_WHAT THE EXERCISE ASKS:_
Each line of data below is to be returned exactly, leaving out any picture.

***** GIVEN RECORDS

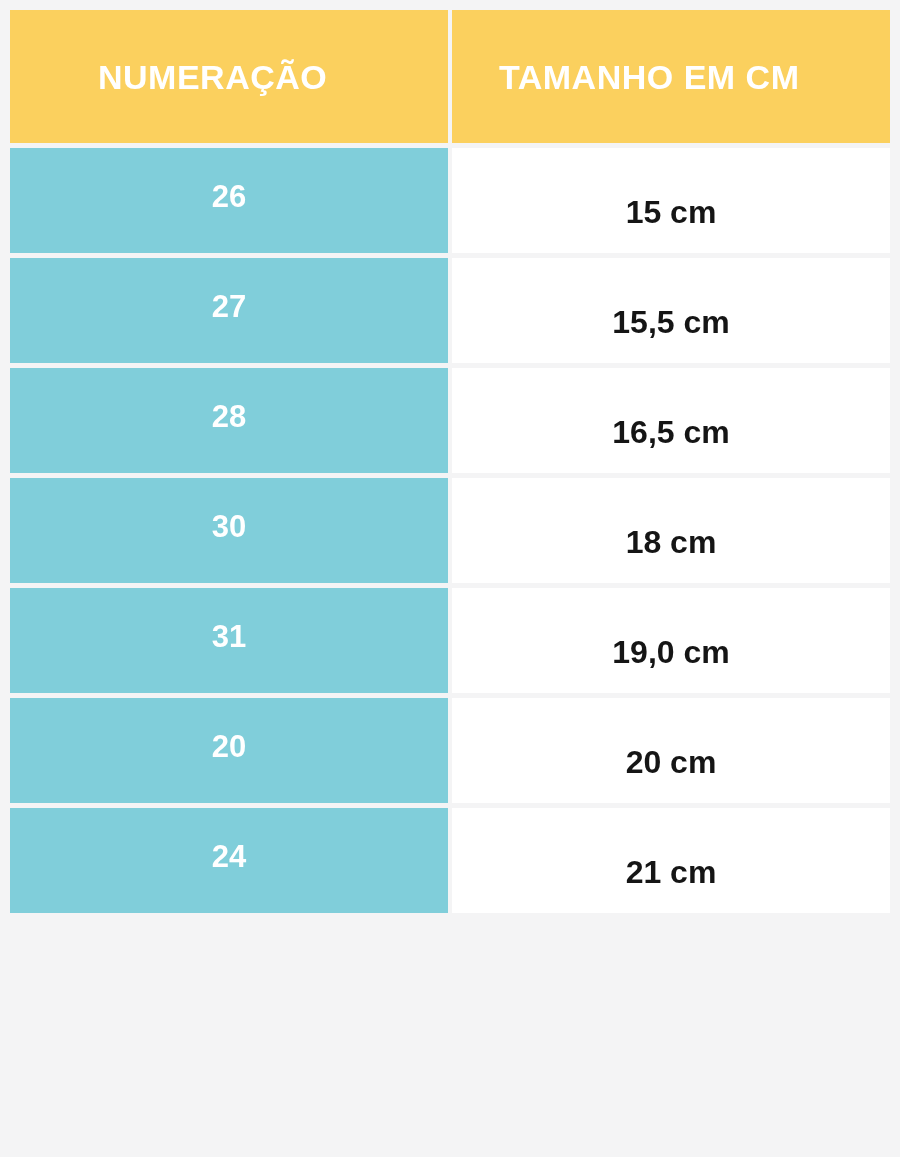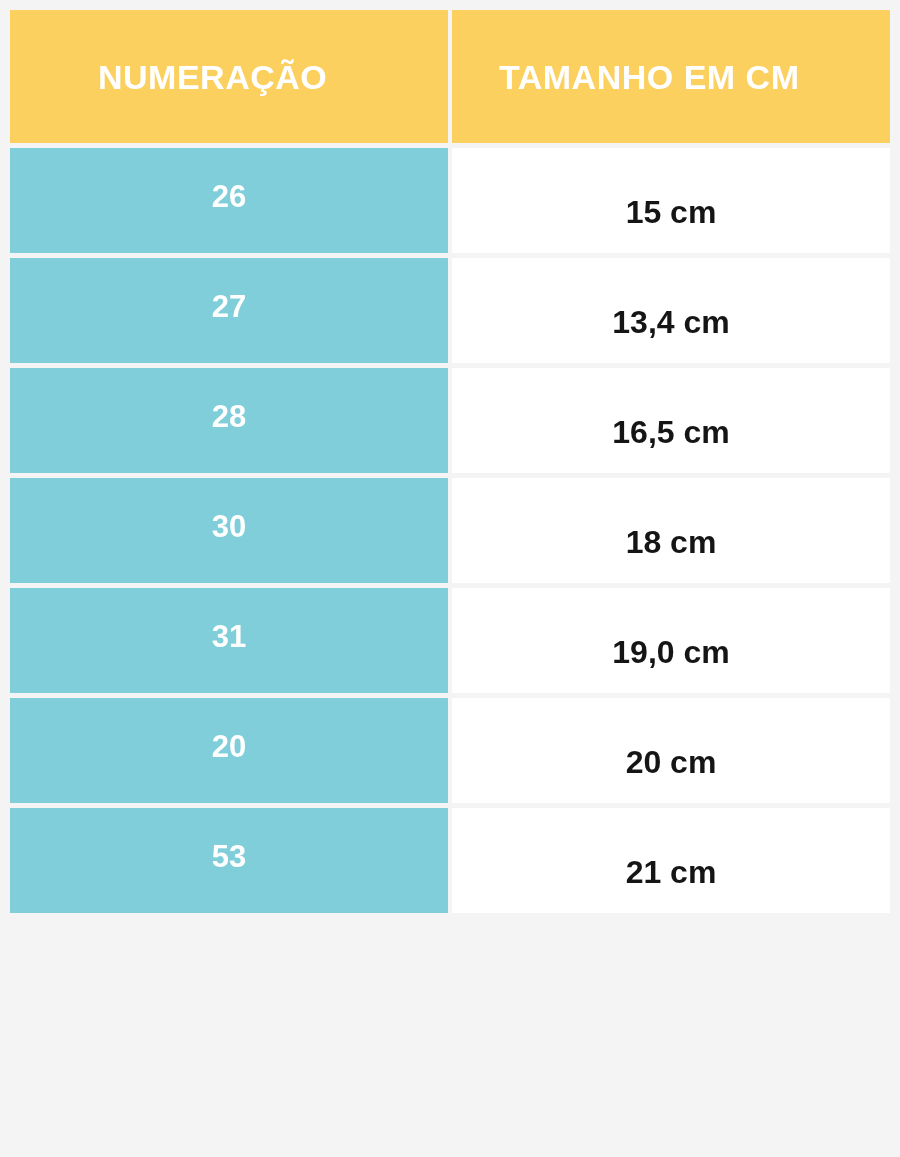--- a/index.html
+++ b/index.html
@@ -129,21 +129,21 @@
       <div class="cell cell-size col-size">
         <span class="cell-text">15 cm</span>
       </div>
     </div>
 
     <div class="row row-body">
       <div class="cell cell-num col-num">
         <span class="cell-text">27</span>
       </div>
       <div class="cell cell-size col-size">
-        <span class="cell-text">13,4 cm</span>
+        <span class="cell-text">15,5 cm</span>
       </div>
     </div>
 
     <div class="row row-body">
       <div class="cell cell-num col-num">
         <span class="cell-text">28</span>
       </div>
       <div class="cell cell-size col-size">
         <span class="cell-text">16,5 cm</span>
       </div>
@@ -172,21 +172,21 @@
       <div class="cell cell-num col-num">
         <span class="cell-text">20</span>
       </div>
       <div class="cell cell-size col-size">
         <span class="cell-text">20 cm</span>
       </div>
     </div>
 
     <div class="row row-body">
       <div class="cell cell-num col-num">
-        <span class="cell-text">53</span>
+        <span class="cell-text">24</span>
       </div>
       <div class="cell cell-size col-size">
         <span class="cell-text">21 cm</span>
       </div>
     </div>
 
 
   </div>
 </div>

**********

_COMPLETED EXERCISE:_
--- a/index.html
+++ b/index.html
@@ -129,21 +129,21 @@
       <div class="cell cell-size col-size">
         <span class="cell-text">15 cm</span>
       </div>
     </div>
 
     <div class="row row-body">
       <div class="cell cell-num col-num">
         <span class="cell-text">27</span>
       </div>
       <div class="cell cell-size col-size">
-        <span class="cell-text">13,4 cm</span>
+        <span class="cell-text">15,5 cm</span>
       </div>
     </div>
 
     <div class="row row-body">
       <div class="cell cell-num col-num">
         <span class="cell-text">28</span>
       </div>
       <div class="cell cell-size col-size">
         <span class="cell-text">16,5 cm</span>
       </div>
@@ -172,21 +172,21 @@
       <div class="cell cell-num col-num">
         <span class="cell-text">20</span>
       </div>
       <div class="cell cell-size col-size">
         <span class="cell-text">20 cm</span>
       </div>
     </div>
 
     <div class="row row-body">
       <div class="cell cell-num col-num">
-        <span class="cell-text">53</span>
+        <span class="cell-text">24</span>
       </div>
       <div class="cell cell-size col-size">
         <span class="cell-text">21 cm</span>
       </div>
     </div>
 
 
   </div>
 </div>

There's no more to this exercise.